I expect that the folks who want to do one-liners will still want to be
able to say C<perl6 -MCPAN whatever>

So the "strict" bits have to be forgiving of the "non-strict" callers.

To me that's a contradiction in terms. Strictness can't be "forgiving". At the risk of stating the obvious, that's the whole point of strictness: to be strict.

What we're suggesting is that if you want to be non-strict, don't use types.
After all, they're optional.

"But," (I hear you say), "I may not have a choice! If the Cruel Module Author chose to use types, then I'm forced to do so too. That's not Lazy."

And you're right. The module author gets to determine the interface of their module. And if they determine that that interface will provide type-safety, then you have to respect that. Just as if they decided that it would have an OO interface, or would set PRE and POST conditions on calls, or would only take named arguments.

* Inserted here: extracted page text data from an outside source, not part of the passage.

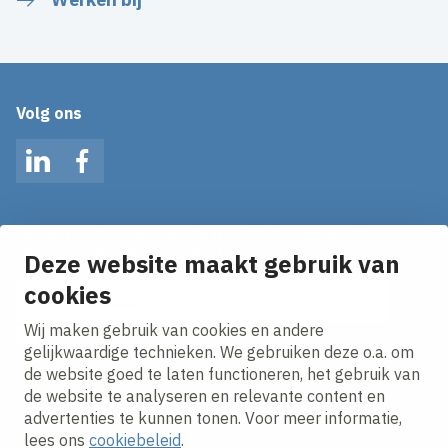
Volg ons
LinkedIn
Facebook
Op de hoogte blijven van het laatste nieuws?
Ontvang onze nieuws alerts in je mailbox!
Deze website maakt gebruik van
cookies
E-mailadres
Wij maken gebruik van cookies en andere
Ik ga akkoord met het
privacy statement.
gelijkwaardige technieken. We gebruiken deze o.a. om
de website goed te laten functioneren, het gebruik van
de website te analyseren en relevante content en
advertenties te kunnen tonen. Voor meer informatie,
lees ons
cookiebeleid
.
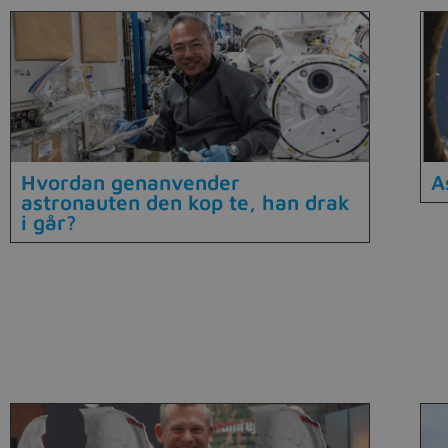
Hvordan genanvender
A
astronauten den kop te, han drak
i går?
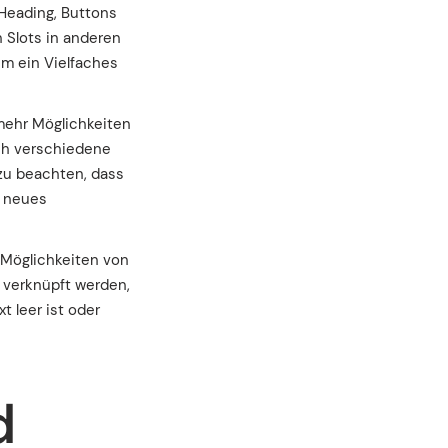
 Heading, Buttons
n Slots in anderen
m ein Vielfaches
mehr Möglichkeiten
rch verschiedene
 zu beachten, dass
n neues
 Möglichkeiten von
 verknüpft werden,
t leer ist oder
d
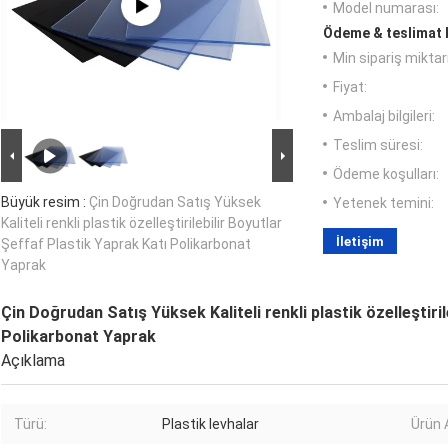
Model numarası:
Ödeme & teslimat k
Min sipariş miktarı
Fiyat:
Ambalaj bilgileri:
Teslim süresi:
Ödeme koşulları:
Büyük resim :
Çin Doğrudan Satış Yüksek
Yetenek temini:
Kaliteli renkli plastik özelleştirilebilir Boyutlar
İletişim
Şeffaf Plastik Yaprak Katı Polikarbonat
Yaprak
Çin Doğrudan Satış Yüksek Kaliteli renkli plastik özelleştiri
Polikarbonat Yaprak
Açıklama
Türü:
Plastik levhalar
Ürün 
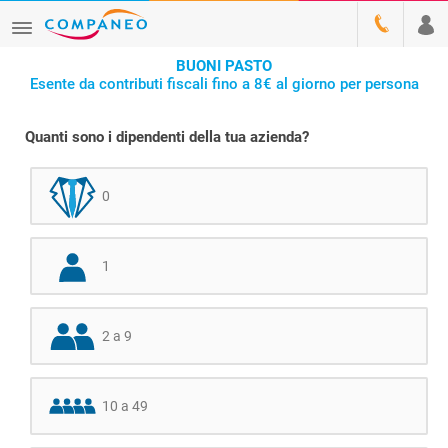
BUONI PASTO
Esente da contributi fiscali fino a 8€ al giorno per persona
Quanti sono i dipendenti della tua azienda?
0
1
2 a 9
10 a 49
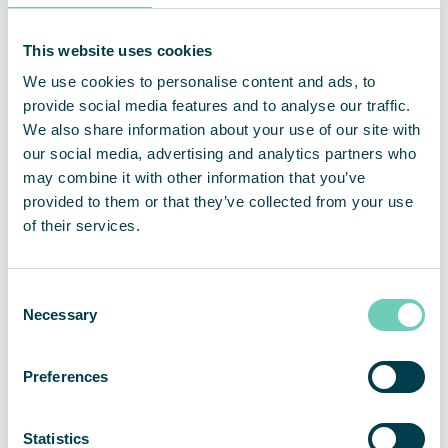
QleanAir är en nischad leverantör av premiumlösningar
inom marknaden för luftrening av inomhusmiljöer. Bolagets
This website uses cookies
affärsmodell baseras på uthyrning av modulbaserade
lösningar med ett fullserviceerbjudande. QleanAirs
We use cookies to personalise content and ads, to
lösningar är utvecklade på filterteknologi som fångar,
provide social media features and to analyse our traffic.
filtrerar och recirkulerar inomhusluft. Bolaget har närmare
We also share information about your use of our site with
12 000 installerade enheter hos över 3 500 kunder inom
our social media, advertising and analytics partners who
marknaderna för EMEA, APAC och Americas. För helåret
may combine it with other information that you’ve
2022 hade QleanAir en nettoomsättning om 455 Mkr och
provided to them or that they’ve collected from your use
justerad rörelsemarginal uppgick till 10,9 procent. QleanAir
of their services.
har sitt huvudkontor i Solna i Sverige och aktien handlas på
Nasdaq First North Premier Growth Market med kortnamn
QAIR. FNCA Sweden är Certified Adviser 08-528 00 399.
Se mer information på hemsidan
qleanair.com.
Consent
Necessary
Selection
Preferences
Statistics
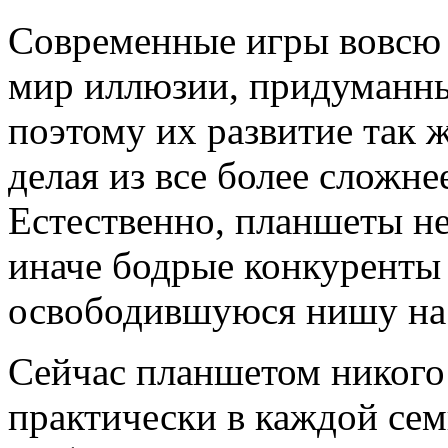
Современные игры вовсю 
мир иллюзии, придуманны
поэтому их развитие так ж
делая из все более сложне
Естественно, планшеты не
иначе бодрые конкуренты 
освободившуюся нишу на 
Сейчас планшетом никого
практически в каждой сем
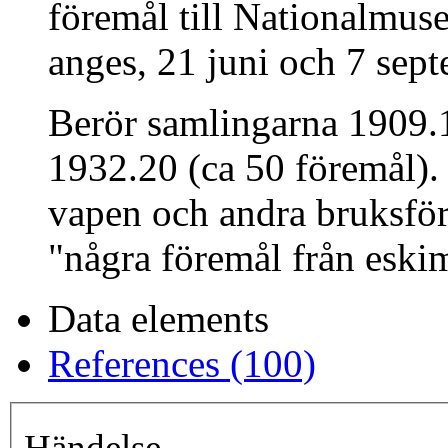
föremål till Nationalmu
anges, 21 juni och 7 sept
Berör samlingarna 1909.
1932.20 (ca 50 föremål).
vapen och andra bruksför
"några föremål från eskim
Data elements
References (100)
Händelse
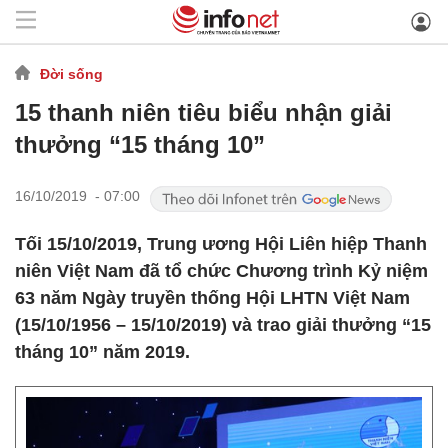
Đời sống
15 thanh niên tiêu biểu nhận giải
thưởng “15 tháng 10”
16/10/2019 - 07:00
Tối 15/10/2019, Trung ương Hội Liên hiệp Thanh
niên Việt Nam đã tổ chức Chương trình Kỷ niệm
63 năm Ngày truyền thống Hội LHTN Việt Nam
(15/10/1956 – 15/10/2019) và trao giải thưởng “15
tháng 10” năm 2019.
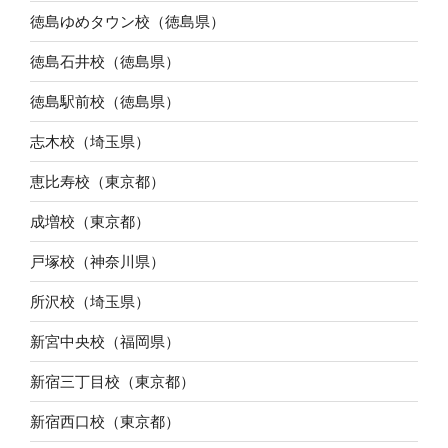
徳島ゆめタウン校（徳島県）
徳島石井校（徳島県）
徳島駅前校（徳島県）
志木校（埼玉県）
恵比寿校（東京都）
成増校（東京都）
戸塚校（神奈川県）
所沢校（埼玉県）
新宮中央校（福岡県）
新宿三丁目校（東京都）
新宿西口校（東京都）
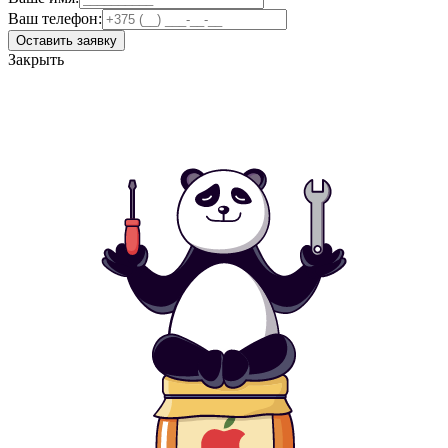
Ваш телефон:
Оставить заявку
Закрыть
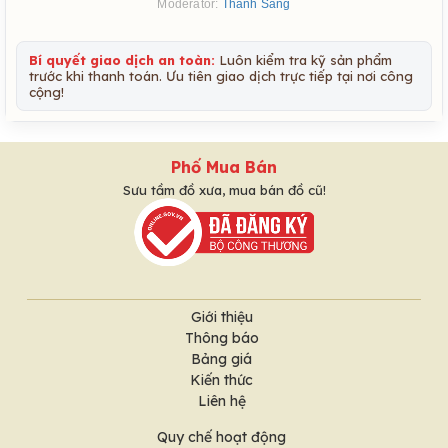
Moderator:
Thanh Sang
Bí quyết giao dịch an toàn:
Luôn kiểm tra kỹ sản phẩm
trước khi thanh toán. Ưu tiên giao dịch trực tiếp tại nơi công
cộng!
Phố Mua Bán
Sưu tầm đồ xưa, mua bán đồ cũ!
Giới thiệu
Thông báo
Bảng giá
Kiến thức
Liên hệ
Quy chế hoạt động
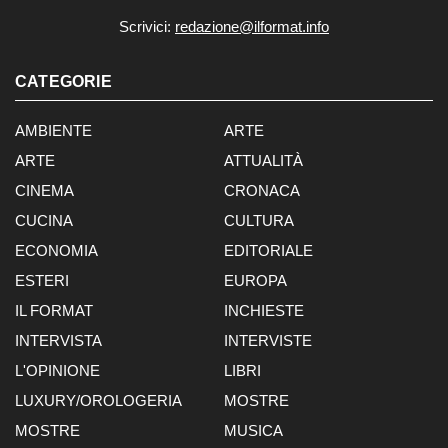
Scrivici:
redazione@ilformat.info
CATEGORIE
AMBIENTE
ARTE
ARTE
ATTUALITÀ
CINEMA
CRONACA
CUCINA
CULTURA
ECONOMIA
EDITORIALE
ESTERI
EUROPA
IL FORMAT
INCHIESTE
INTERVISTA
INTERVISTE
L'OPINIONE
LIBRI
LUXURY/OROLOGERIA
MOSTRE
MOSTRE
MUSICA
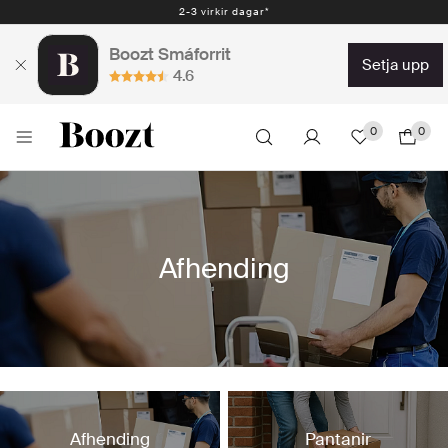
2-3 virkir dagar*
Boozt Smáforrit
setja upp
4.6
0
0
Afhending
Afhending
Pantanir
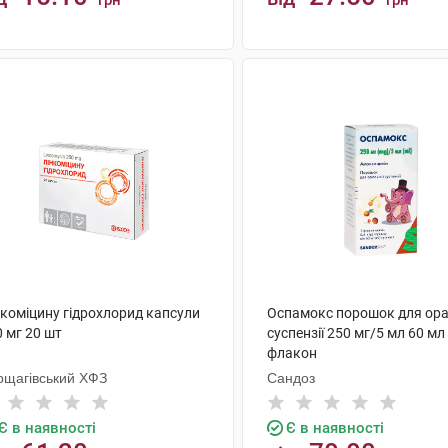
грн
грн
КУПИТИ
КУПИТИ
нкоміцину гідрохлорид капсули
Оспамокс порошок для ора
 мг 20 шт
суспензії 250 мг/5 мл 60 мл
флакон
рщагівський ХФЗ
Сандоз
Є в наявності
Є в наявності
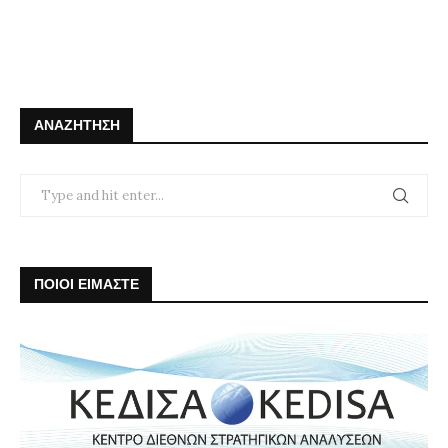
ΑΝΑΖΉΤΗΣΗ
ΠΟΙΟΙ ΕΙΜΑΣΤΕ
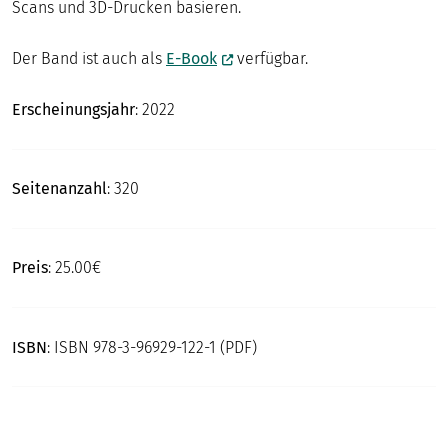
Scans und 3D-Drucken basieren.
Der Band ist auch als
E-Book
verfügbar.
Erscheinungsjahr
: 2022
Seitenanzahl
: 320
Preis
: 25.00€
ISBN
: ISBN 978-3-96929-122-1 (PDF)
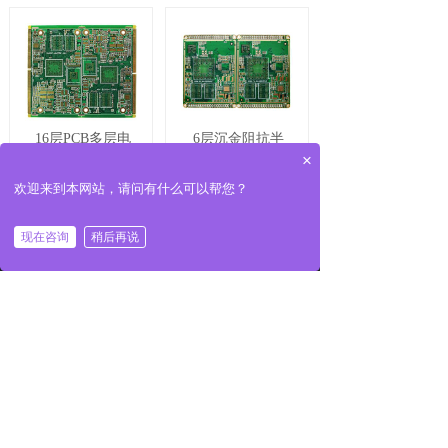
16层PCB多层电
6层沉金阻抗半
路板
孔电路板
×
欢迎来到本网站，请问有什么可以帮您？
现在咨询
稍后再说
首页
电话
邮件
地址
光纤线路板
六层固态硬盘线
路板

Because the author of the module is *relying* on that interface to ensure the correctness of their code; to prevent inappropriate data being passed to their subroutines. Typing is yet another way in which they can relax, knowing that the wrong type of data will be headed off at the (compiler) pass.


To me, the way around this is NOT to force interface contracts down to
some lowest common denominator, but rather to document what is
expected, and then allow the developer to accept responsibility for
stepping on his crank.

Yep. And the way for the client of some module to accept that responsibility is to put in an explicit conversion.



If you say, "Give me an Array of Hash of (String => Array of BigNum)"
and I say, "Here's an Array of Scalars. They're OK, I promise" and
things "gang agley", it's my fault. I can deal with that.

But large projects -- where typing will be most important -- *can't* deal with that. That's the point of typing: to specify and enforce interface contracts. At compile-time if at all possible.



But at the bottom, the C++ problem is a problem of its own making --
people want coercion. Just like me. I want coercion. I want the ability
to take advantage of the really nifty, carefully written code available
from dedicated, rigorous hackers like this Conway fellow. But I want to
do it as a slap-dash hack with no thought given to type stuff.  How?

By distinguishing a parameter that *requires* a particular type, from a parameter that *ensures* a particular type (by coercion if necessary). I've suggested that using C<is copy> semantics should indicate "make whatever I'm actually given into one of these, if you can", whereas reference semantics say "this must already be one of these" (by their very nature, since an aliased parameter *is* the argument).


Alternatively, one might imagine a separate and explicit trait that specifies that a parameter is allowed to coerce its corresponding argument to it's own type.

But what we can't allow is a reference parameter to coerce its argument. For example:

        sub loggedincr (Int $i is rw) {
                print $log: "Incremented $i.id()\n";
                $i++ unless $i.constant;
        }

# and later...

        int $x = 7;
        loggedincr($x);

The $i parameter *can't* be bound to $x, because $x doesn't have the necessary features to be an Int (e.g. it doesn't have the capacity to respond to method or property lookups). Even wrapping $x in a temporary Int wouldn't help, since it would render the logging of an .id meaningless. The whole point of having types is to catch this kind of problem at compile-time.


My own problem with this wrapping notion is that I consider it
incompatible with the reference semantics of normal Perl 6 parameters. Specifically, I *don't* want the aliasing mechanism to be capable of implicit type coercions.
Maybe you could expand on that a little?

See above.



On the other hand, I have *no* problem with this:

        sub foo(@a is Array of Int is copy) {...}
                                   ^^^^^^^
doing the kind of coercive wrapping you're suggesting.


What's the difference? (Aside from the obvious, that is...)

Suppose I call:


foo(@x);

The difference is that @a above is a lexically scoped variable into
which the contents of the corresponding argument (@x) are copied (i.e. assigned). Now it's perfectly possible that the contents of @x can be assigned into @a, even if the argument and the parameter are of wildly different types.


But if I say:

        sub foo(@a is Array of Int) {...}
        ...
        foo(@x);

then I'm saying: "within &foo, @a is just another name for @x". So they are (temporarily) the same thing. That can only (be allowed to) happen if the actual type of @x satisfies all the requirements of the declared type of @a.